Rows from a segmentation dataset:
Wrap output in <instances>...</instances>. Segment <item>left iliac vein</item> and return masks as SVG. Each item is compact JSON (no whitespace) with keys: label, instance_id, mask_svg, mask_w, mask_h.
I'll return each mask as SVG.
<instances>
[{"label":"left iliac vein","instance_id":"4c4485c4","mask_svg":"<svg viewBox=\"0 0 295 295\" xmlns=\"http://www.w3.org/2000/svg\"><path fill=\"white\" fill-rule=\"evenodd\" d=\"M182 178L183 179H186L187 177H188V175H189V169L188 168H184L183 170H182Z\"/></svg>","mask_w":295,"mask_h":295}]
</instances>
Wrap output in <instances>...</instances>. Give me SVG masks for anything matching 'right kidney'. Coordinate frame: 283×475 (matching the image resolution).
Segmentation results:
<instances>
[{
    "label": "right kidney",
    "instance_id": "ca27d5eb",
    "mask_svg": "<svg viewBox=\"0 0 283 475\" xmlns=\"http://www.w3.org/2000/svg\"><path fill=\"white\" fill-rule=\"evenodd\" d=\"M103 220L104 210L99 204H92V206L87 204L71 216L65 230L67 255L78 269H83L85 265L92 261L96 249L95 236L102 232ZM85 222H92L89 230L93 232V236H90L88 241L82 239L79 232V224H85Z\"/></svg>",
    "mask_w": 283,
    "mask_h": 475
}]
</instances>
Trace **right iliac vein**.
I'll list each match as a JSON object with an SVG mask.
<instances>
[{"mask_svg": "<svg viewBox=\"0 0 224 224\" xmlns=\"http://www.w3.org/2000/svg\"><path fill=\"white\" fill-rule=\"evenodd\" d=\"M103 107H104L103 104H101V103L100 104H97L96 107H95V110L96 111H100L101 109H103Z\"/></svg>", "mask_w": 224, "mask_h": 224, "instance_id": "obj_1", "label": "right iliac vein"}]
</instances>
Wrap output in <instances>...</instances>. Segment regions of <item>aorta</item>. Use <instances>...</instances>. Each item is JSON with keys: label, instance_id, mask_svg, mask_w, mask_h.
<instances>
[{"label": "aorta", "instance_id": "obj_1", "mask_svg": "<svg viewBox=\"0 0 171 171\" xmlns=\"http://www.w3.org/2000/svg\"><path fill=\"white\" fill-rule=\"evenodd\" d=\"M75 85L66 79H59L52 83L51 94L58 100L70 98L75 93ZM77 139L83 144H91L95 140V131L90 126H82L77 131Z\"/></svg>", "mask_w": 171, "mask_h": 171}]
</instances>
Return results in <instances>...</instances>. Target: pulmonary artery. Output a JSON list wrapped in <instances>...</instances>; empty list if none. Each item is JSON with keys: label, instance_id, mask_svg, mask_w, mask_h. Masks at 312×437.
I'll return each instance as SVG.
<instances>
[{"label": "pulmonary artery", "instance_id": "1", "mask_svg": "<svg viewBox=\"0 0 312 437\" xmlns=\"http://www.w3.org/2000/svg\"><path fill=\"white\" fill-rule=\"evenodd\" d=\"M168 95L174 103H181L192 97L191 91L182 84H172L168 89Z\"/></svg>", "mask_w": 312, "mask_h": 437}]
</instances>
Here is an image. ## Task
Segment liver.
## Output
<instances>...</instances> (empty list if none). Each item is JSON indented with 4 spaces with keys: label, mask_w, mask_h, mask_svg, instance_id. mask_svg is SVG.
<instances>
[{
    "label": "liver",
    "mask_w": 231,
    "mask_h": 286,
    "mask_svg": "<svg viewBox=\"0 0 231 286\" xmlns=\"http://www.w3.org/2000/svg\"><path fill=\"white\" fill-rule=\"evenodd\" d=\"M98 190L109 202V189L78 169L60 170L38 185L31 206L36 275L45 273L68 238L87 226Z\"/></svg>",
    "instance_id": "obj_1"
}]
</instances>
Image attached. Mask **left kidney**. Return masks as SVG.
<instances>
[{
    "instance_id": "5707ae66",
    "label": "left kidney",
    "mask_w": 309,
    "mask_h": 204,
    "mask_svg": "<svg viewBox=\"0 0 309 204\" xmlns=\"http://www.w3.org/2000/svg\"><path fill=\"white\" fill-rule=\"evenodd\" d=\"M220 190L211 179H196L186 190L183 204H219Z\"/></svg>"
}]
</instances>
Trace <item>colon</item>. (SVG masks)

*Problem*: Output all the records above again, copying every line verbatim.

*Full answer*:
Wrap output in <instances>...</instances>. Segment <item>left iliac vein</item> and return masks as SVG. Each item is compact JSON (no whitespace) with keys: label, instance_id, mask_svg, mask_w, mask_h.
I'll return each mask as SVG.
<instances>
[{"label":"left iliac vein","instance_id":"4c4485c4","mask_svg":"<svg viewBox=\"0 0 295 295\" xmlns=\"http://www.w3.org/2000/svg\"><path fill=\"white\" fill-rule=\"evenodd\" d=\"M182 178L183 179H186L187 177H188V175H189V169L188 168H184L183 170H182Z\"/></svg>","mask_w":295,"mask_h":295}]
</instances>
Wrap output in <instances>...</instances>. Give me SVG masks for anything matching 'right kidney'. Coordinate frame: 283×475 (matching the image resolution).
Segmentation results:
<instances>
[{
    "label": "right kidney",
    "instance_id": "ca27d5eb",
    "mask_svg": "<svg viewBox=\"0 0 283 475\" xmlns=\"http://www.w3.org/2000/svg\"><path fill=\"white\" fill-rule=\"evenodd\" d=\"M103 220L104 210L99 204H92V206L87 204L71 216L65 230L67 255L78 269H83L85 265L92 261L96 249L95 236L102 232ZM85 222H92L89 230L93 232V236H90L88 241L82 239L79 232V224H85Z\"/></svg>",
    "mask_w": 283,
    "mask_h": 475
}]
</instances>
Trace **right iliac vein**.
I'll list each match as a JSON object with an SVG mask.
<instances>
[{"mask_svg": "<svg viewBox=\"0 0 224 224\" xmlns=\"http://www.w3.org/2000/svg\"><path fill=\"white\" fill-rule=\"evenodd\" d=\"M103 107H104L103 104H101V103L100 104H97L96 107H95V110L96 111H100L101 109H103Z\"/></svg>", "mask_w": 224, "mask_h": 224, "instance_id": "obj_1", "label": "right iliac vein"}]
</instances>
Wrap output in <instances>...</instances>. Segment regions of <item>aorta</item>. Use <instances>...</instances>. Each item is JSON with keys: label, instance_id, mask_svg, mask_w, mask_h.
<instances>
[{"label": "aorta", "instance_id": "obj_1", "mask_svg": "<svg viewBox=\"0 0 171 171\" xmlns=\"http://www.w3.org/2000/svg\"><path fill=\"white\" fill-rule=\"evenodd\" d=\"M75 85L66 79H59L52 83L51 94L58 100L70 98L75 93ZM77 139L83 144H91L95 140V131L90 126H82L77 131Z\"/></svg>", "mask_w": 171, "mask_h": 171}]
</instances>
Return results in <instances>...</instances>. Target: pulmonary artery. Output a JSON list wrapped in <instances>...</instances>; empty list if none. Each item is JSON with keys: label, instance_id, mask_svg, mask_w, mask_h. Masks at 312×437.
I'll return each instance as SVG.
<instances>
[{"label": "pulmonary artery", "instance_id": "1", "mask_svg": "<svg viewBox=\"0 0 312 437\" xmlns=\"http://www.w3.org/2000/svg\"><path fill=\"white\" fill-rule=\"evenodd\" d=\"M168 95L174 103H181L192 97L191 91L182 84H172L168 89Z\"/></svg>", "mask_w": 312, "mask_h": 437}]
</instances>
Here is an image. ## Task
Segment liver.
## Output
<instances>...</instances> (empty list if none). Each item is JSON indented with 4 spaces with keys: label, mask_w, mask_h, mask_svg, instance_id. mask_svg is SVG.
<instances>
[{
    "label": "liver",
    "mask_w": 231,
    "mask_h": 286,
    "mask_svg": "<svg viewBox=\"0 0 231 286\" xmlns=\"http://www.w3.org/2000/svg\"><path fill=\"white\" fill-rule=\"evenodd\" d=\"M98 190L109 202V189L78 169L60 170L38 185L31 206L36 275L45 273L68 238L87 226Z\"/></svg>",
    "instance_id": "obj_1"
}]
</instances>
Image attached. Mask **left kidney**. Return masks as SVG.
<instances>
[{
    "instance_id": "5707ae66",
    "label": "left kidney",
    "mask_w": 309,
    "mask_h": 204,
    "mask_svg": "<svg viewBox=\"0 0 309 204\" xmlns=\"http://www.w3.org/2000/svg\"><path fill=\"white\" fill-rule=\"evenodd\" d=\"M220 190L211 179H196L186 190L183 204H219Z\"/></svg>"
}]
</instances>
Trace <item>colon</item>. (SVG masks)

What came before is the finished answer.